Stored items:
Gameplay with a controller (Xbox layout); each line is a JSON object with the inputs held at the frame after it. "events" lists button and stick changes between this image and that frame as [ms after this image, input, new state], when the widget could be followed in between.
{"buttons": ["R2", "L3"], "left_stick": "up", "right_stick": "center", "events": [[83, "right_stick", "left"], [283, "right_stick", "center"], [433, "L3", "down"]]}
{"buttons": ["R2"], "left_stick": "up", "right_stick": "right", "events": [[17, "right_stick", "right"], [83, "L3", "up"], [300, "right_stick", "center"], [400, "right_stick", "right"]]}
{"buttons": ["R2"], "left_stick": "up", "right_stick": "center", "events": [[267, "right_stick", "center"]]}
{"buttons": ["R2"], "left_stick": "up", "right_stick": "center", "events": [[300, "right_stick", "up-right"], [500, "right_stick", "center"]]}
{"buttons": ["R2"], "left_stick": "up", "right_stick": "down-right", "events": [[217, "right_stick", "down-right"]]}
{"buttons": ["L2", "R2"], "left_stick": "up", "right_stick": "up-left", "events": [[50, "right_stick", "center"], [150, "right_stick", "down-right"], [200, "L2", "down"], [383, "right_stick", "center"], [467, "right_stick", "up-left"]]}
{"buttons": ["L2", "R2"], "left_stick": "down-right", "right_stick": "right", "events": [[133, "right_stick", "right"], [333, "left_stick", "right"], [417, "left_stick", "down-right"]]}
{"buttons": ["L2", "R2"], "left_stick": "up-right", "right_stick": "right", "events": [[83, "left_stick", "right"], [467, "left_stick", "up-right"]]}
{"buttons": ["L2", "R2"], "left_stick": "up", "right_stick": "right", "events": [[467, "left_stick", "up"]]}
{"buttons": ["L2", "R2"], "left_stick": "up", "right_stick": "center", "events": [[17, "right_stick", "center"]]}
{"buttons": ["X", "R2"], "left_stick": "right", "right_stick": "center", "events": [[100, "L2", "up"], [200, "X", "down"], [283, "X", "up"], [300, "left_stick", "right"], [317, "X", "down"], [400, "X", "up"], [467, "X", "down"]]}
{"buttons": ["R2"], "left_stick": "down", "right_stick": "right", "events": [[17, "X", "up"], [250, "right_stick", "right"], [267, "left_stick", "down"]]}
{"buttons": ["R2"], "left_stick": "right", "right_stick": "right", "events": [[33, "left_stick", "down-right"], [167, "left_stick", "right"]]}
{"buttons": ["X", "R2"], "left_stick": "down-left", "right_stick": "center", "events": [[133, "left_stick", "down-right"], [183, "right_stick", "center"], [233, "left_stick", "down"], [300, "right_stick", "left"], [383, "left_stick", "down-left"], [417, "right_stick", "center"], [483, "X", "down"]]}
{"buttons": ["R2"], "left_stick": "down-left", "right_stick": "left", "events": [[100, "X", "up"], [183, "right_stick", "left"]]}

**EXERCISE BRIEF:** All of the data needs to be reproduced exactly, with no line missing.

**RESULT:**
Gameplay with a controller (Xbox layout); each line is a JSON object with the inputs held at the frame after it. "events" lists button and stick changes between this image and that frame as [ms after this image, input, new state], when the widget could be followed in between.
{"buttons": ["R2", "L3"], "left_stick": "up", "right_stick": "center", "events": [[83, "right_stick", "left"], [283, "right_stick", "center"], [433, "L3", "down"]]}
{"buttons": ["R2"], "left_stick": "up", "right_stick": "right", "events": [[17, "right_stick", "right"], [83, "L3", "up"], [300, "right_stick", "center"], [400, "right_stick", "right"]]}
{"buttons": ["R2"], "left_stick": "up", "right_stick": "center", "events": [[267, "right_stick", "center"]]}
{"buttons": ["R2"], "left_stick": "up", "right_stick": "center", "events": [[300, "right_stick", "up-right"], [500, "right_stick", "center"]]}
{"buttons": ["R2"], "left_stick": "up", "right_stick": "down-right", "events": [[217, "right_stick", "down-right"]]}
{"buttons": ["L2", "R2"], "left_stick": "up", "right_stick": "up-left", "events": [[50, "right_stick", "center"], [150, "right_stick", "down-right"], [200, "L2", "down"], [383, "right_stick", "center"], [467, "right_stick", "up-left"]]}
{"buttons": ["L2", "R2"], "left_stick": "down-right", "right_stick": "right", "events": [[133, "right_stick", "right"], [333, "left_stick", "right"], [417, "left_stick", "down-right"]]}
{"buttons": ["L2", "R2"], "left_stick": "up-right", "right_stick": "right", "events": [[83, "left_stick", "right"], [467, "left_stick", "up-right"]]}
{"buttons": ["L2", "R2"], "left_stick": "up", "right_stick": "right", "events": [[467, "left_stick", "up"]]}
{"buttons": ["L2", "R2"], "left_stick": "up", "right_stick": "center", "events": [[17, "right_stick", "center"]]}
{"buttons": ["X", "R2"], "left_stick": "right", "right_stick": "center", "events": [[100, "L2", "up"], [200, "X", "down"], [283, "X", "up"], [300, "left_stick", "right"], [317, "X", "down"], [400, "X", "up"], [467, "X", "down"]]}
{"buttons": ["R2"], "left_stick": "down", "right_stick": "right", "events": [[17, "X", "up"], [250, "right_stick", "right"], [267, "left_stick", "down"]]}
{"buttons": ["R2"], "left_stick": "right", "right_stick": "right", "events": [[33, "left_stick", "down-right"], [167, "left_stick", "right"]]}
{"buttons": ["X", "R2"], "left_stick": "down-left", "right_stick": "center", "events": [[133, "left_stick", "down-right"], [183, "right_stick", "center"], [233, "left_stick", "down"], [300, "right_stick", "left"], [383, "left_stick", "down-left"], [417, "right_stick", "center"], [483, "X", "down"]]}
{"buttons": ["R2"], "left_stick": "down-left", "right_stick": "left", "events": [[100, "X", "up"], [183, "right_stick", "left"]]}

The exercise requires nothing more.